▶ [Requirements]: Copy the text of every item below word for word, leaving out the pictures.

▶ [Entries provided]:
_ _ _ _ _
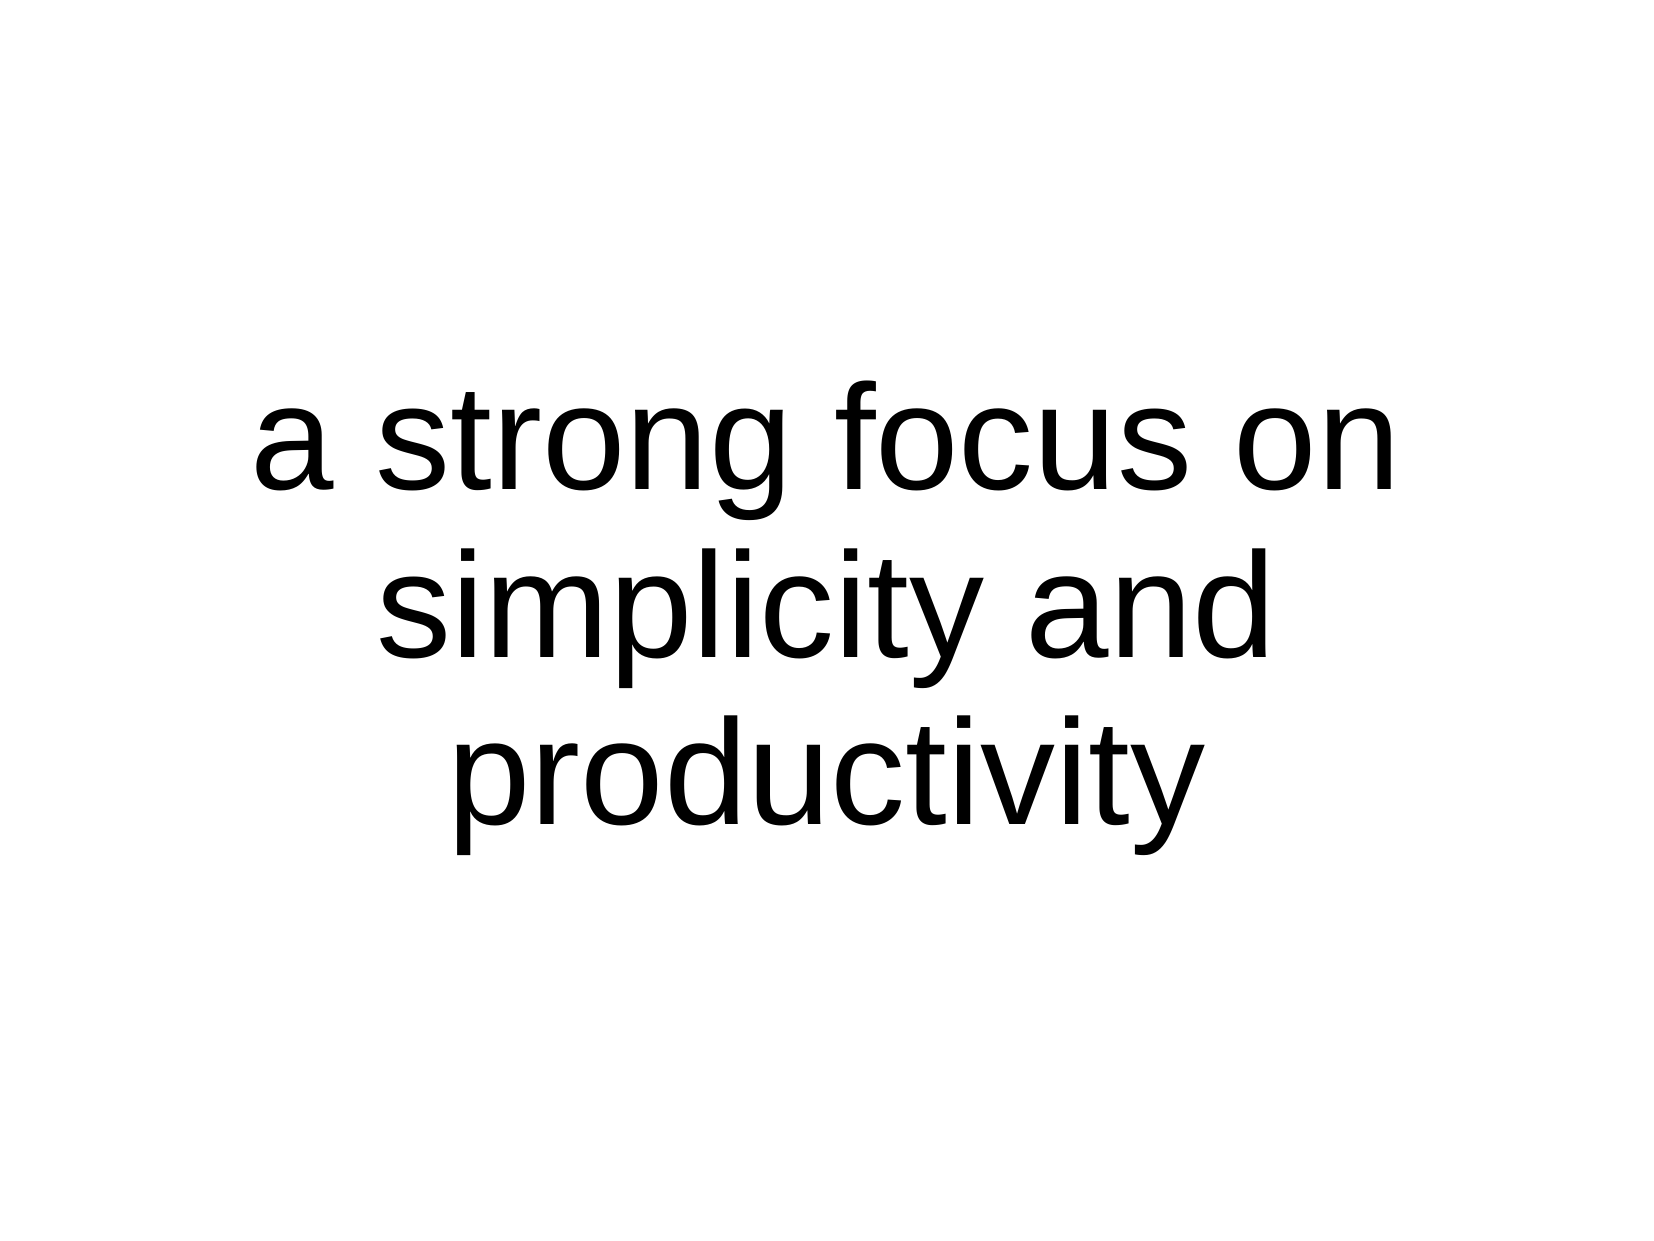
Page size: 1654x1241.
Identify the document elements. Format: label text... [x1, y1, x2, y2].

text_box a strong focus on simplicity and productivity [155, 346, 1498, 894]
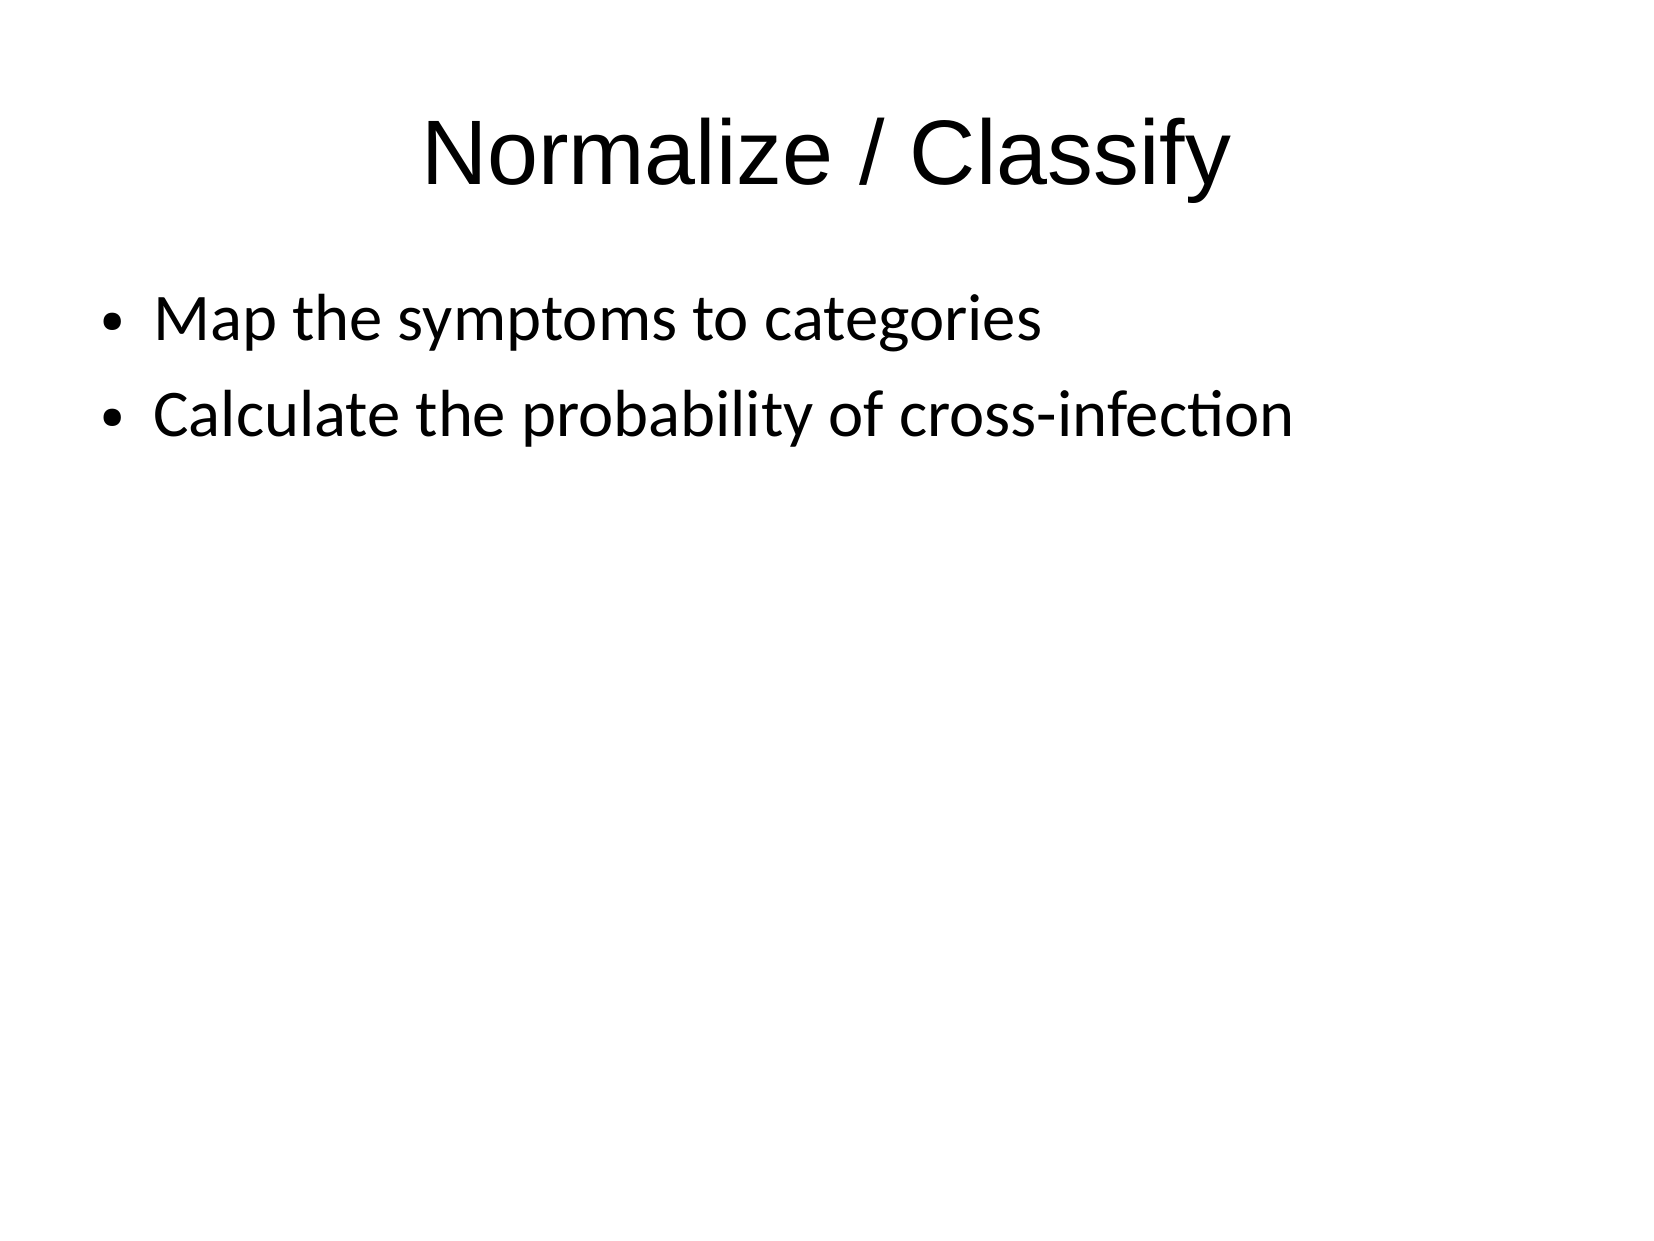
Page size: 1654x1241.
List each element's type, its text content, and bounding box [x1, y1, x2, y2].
_ _ _ _ _
▶ [Answer to the exercise]:
Page size: 1654x1241.
Identify the document elements. Format: label text... [x1, y1, x2, y2].

text_box a strong focus on simplicity and productivity [155, 346, 1498, 894]
Page size: 1654x1241.
List each element's type, its text content, and bounding box [x1, y1, x2, y2].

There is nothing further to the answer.